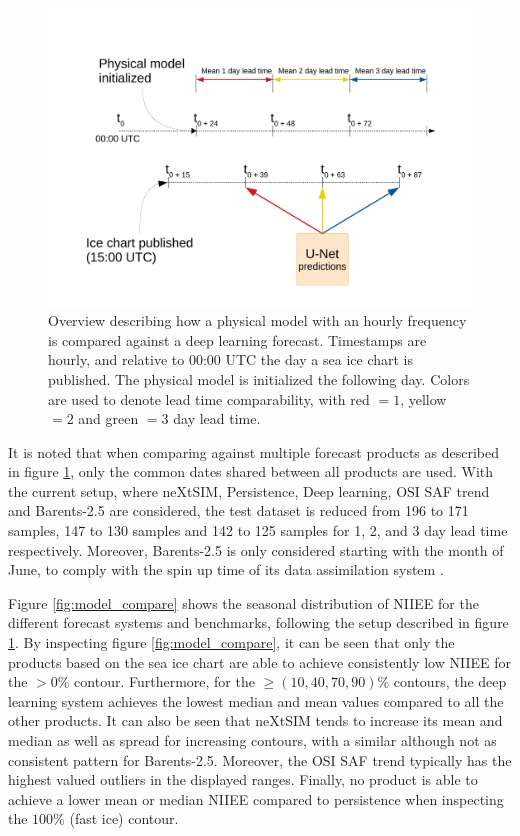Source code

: \documentclass[../main/thesis.tex]{subfiles}
\begin{document}
\begin{figure}
    \centering
    \includegraphics[width=\textwidth]{product_compare_timeline}
    \caption{\label{fig:product_compare_timeline}Overview describing how a physical model with an hourly frequency is compared against a deep learning forecast. Timestamps are hourly, and relative to 00:00 UTC the day a sea ice chart is published. The physical model is initialized the following day. Colors are used to denote lead time comparability, with red $= 1$, yellow $= 2$ and green $= 3$ day lead time.}
\end{figure}

It is noted that when comparing against multiple forecast products as described in figure \ref{fig:product_compare_timeline}, only the common dates shared between all products are used. With the current setup, where neXtSIM, Persistence, Deep learning, OSI SAF trend and Barents-2.5 are considered, the test dataset is reduced from 196 to 171 samples, 147 to 130 samples and 142 to 125 samples for 1, 2, and 3 day lead time respectively. Moreover, Barents-2.5 is only considered starting with the month of June, to comply with the spin up time of its data assimilation system \citep{Roehrs2022}.

Figure \ref{fig:model_compare} shows the seasonal distribution of NIIEE for the different forecast systems and benchmarks, following the setup described in figure \ref{fig:product_compare_timeline}. By inspecting figure \ref{fig:model_compare}, it can be seen that only the products based on the sea ice chart are able to achieve consistently low NIIEE for the $>0\%$ contour. Furthermore, for the $\geq(10, 40, 70, 90)\%$ contours, the deep learning system achieves the lowest median and mean values compared to all the other products. It can also be seen that neXtSIM tends to increase its mean and median as well as spread for increasing contours, with a similar although not as consistent pattern for Barents-2.5. Moreover, the OSI SAF trend typically has the highest valued outliers in the displayed ranges. Finally, no product is able to achieve a lower mean or median NIIEE compared to persistence when inspecting the $100\%$ (fast ice) contour. 
\end{document}

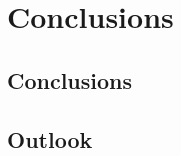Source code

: \hypertarget{conclusion}{%
\chapter{Conclusions}\label{conclusion}}


\hypertarget{conclusion-text}{%
\section{Conclusions}\label{conclusion-text}}


\hypertarget{outlook}{%
\section{Outlook}\label{outlook}}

+===+

**Exercise objective:**
From the records above, return each line that includes "described".

**Problem solution:**
It is noted that when comparing against multiple forecast products as described in figure \ref{fig:product_compare_timeline}, only the common dates shared between all products are used. With the current setup, where neXtSIM, Persistence, Deep learning, OSI SAF trend and Barents-2.5 are considered, the test dataset is reduced from 196 to 171 samples, 147 to 130 samples and 142 to 125 samples for 1, 2, and 3 day lead time respectively. Moreover, Barents-2.5 is only considered starting with the month of June, to comply with the spin up time of its data assimilation system \citep{Roehrs2022}.
Figure \ref{fig:model_compare} shows the seasonal distribution of NIIEE for the different forecast systems and benchmarks, following the setup described in figure \ref{fig:product_compare_timeline}. By inspecting figure \ref{fig:model_compare}, it can be seen that only the products based on the sea ice chart are able to achieve consistently low NIIEE for the $>0\%$ contour. Furthermore, for the $\geq(10, 40, 70, 90)\%$ contours, the deep learning system achieves the lowest median and mean values compared to all the other products. It can also be seen that neXtSIM tends to increase its mean and median as well as spread for increasing contours, with a similar although not as consistent pattern for Barents-2.5. Moreover, the OSI SAF trend typically has the highest valued outliers in the displayed ranges. Finally, no product is able to achieve a lower mean or median NIIEE compared to persistence when inspecting the $100\%$ (fast ice) contour. 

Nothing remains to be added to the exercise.